I am doing an analysis on pySpark using the Jupyter notebooks. My code originally build dataframes using sqlContext = SQLContext(sc), but now I've switched to HiveContext since I will be using window functions.
My problem is that now I'm getting a Java error when trying to create the dataframe:
## Create new SQL Context.
from pyspark.sql import SQLContext
from pyspark.sql import DataFrame
from pyspark.sql import Window
from pyspark.sql.types import *
import pyspark.sql.functions as func
sqlContext = HiveContext(sc)
After this I read my data into an RDD, and create the schema for my DF.
## After loading the data we define the schema.
fields = [StructField(field_name, StringType(), True) for field_name in data_header]
schema = StructType(fields)
Now, when I try to build the DF this is the error I get:
## Build the DF.
data_df = sqlContext.createDataFrame(data_tmp, schema)

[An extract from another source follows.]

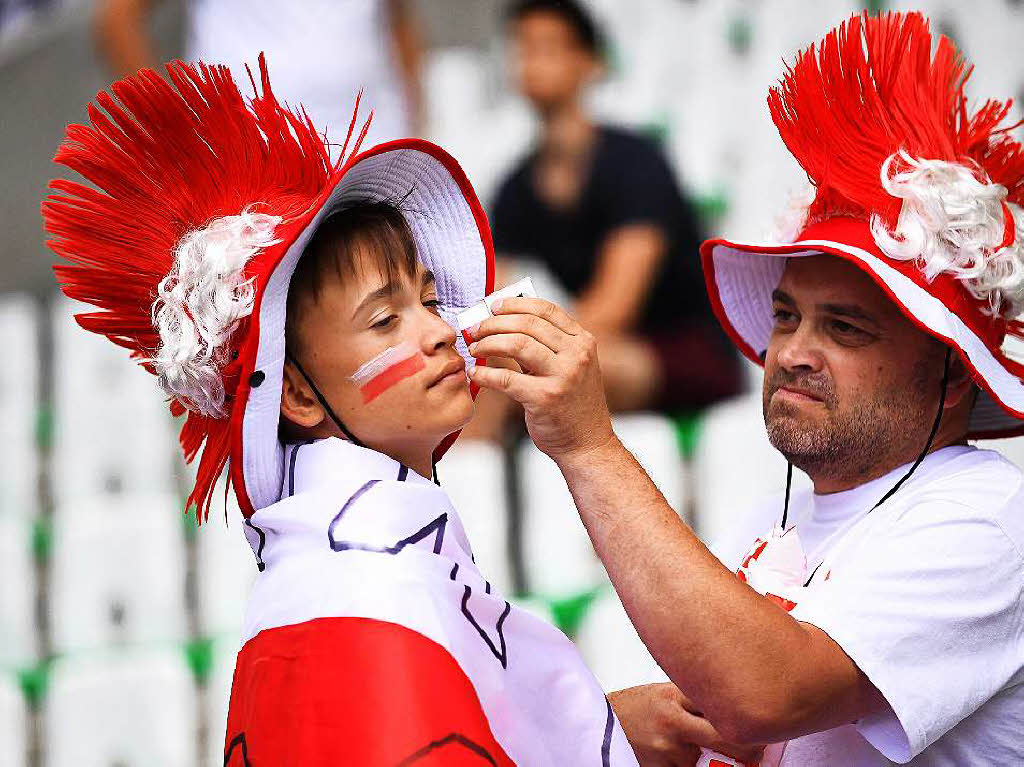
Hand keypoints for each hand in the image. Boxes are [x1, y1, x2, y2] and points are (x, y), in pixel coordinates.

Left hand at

---------------------------------------------------------------------------
TypeError Traceback (most recent call last)
...
/home/scala/spark-1.6.1/python/pyspark/sql/context.pyc in _get_hive_ctx(self)
690
691 def _get_hive_ctx(self):
--> 692 return self._jvm.HiveContext(self._jsc.sc())
693
694 def refreshTable(self, tableName):
TypeError: 'JavaPackage' object is not callable
I have been googling it without luck so far. Any advice is greatly appreciated.
HiveContext
requires binaries build with Hive support. It means you have to enable Hive profile. Since you use sbt assembly
you need at least:
sbt -Phive assembly
The same is required when building with Maven, for example:
mvn -Phive -DskipTests clean package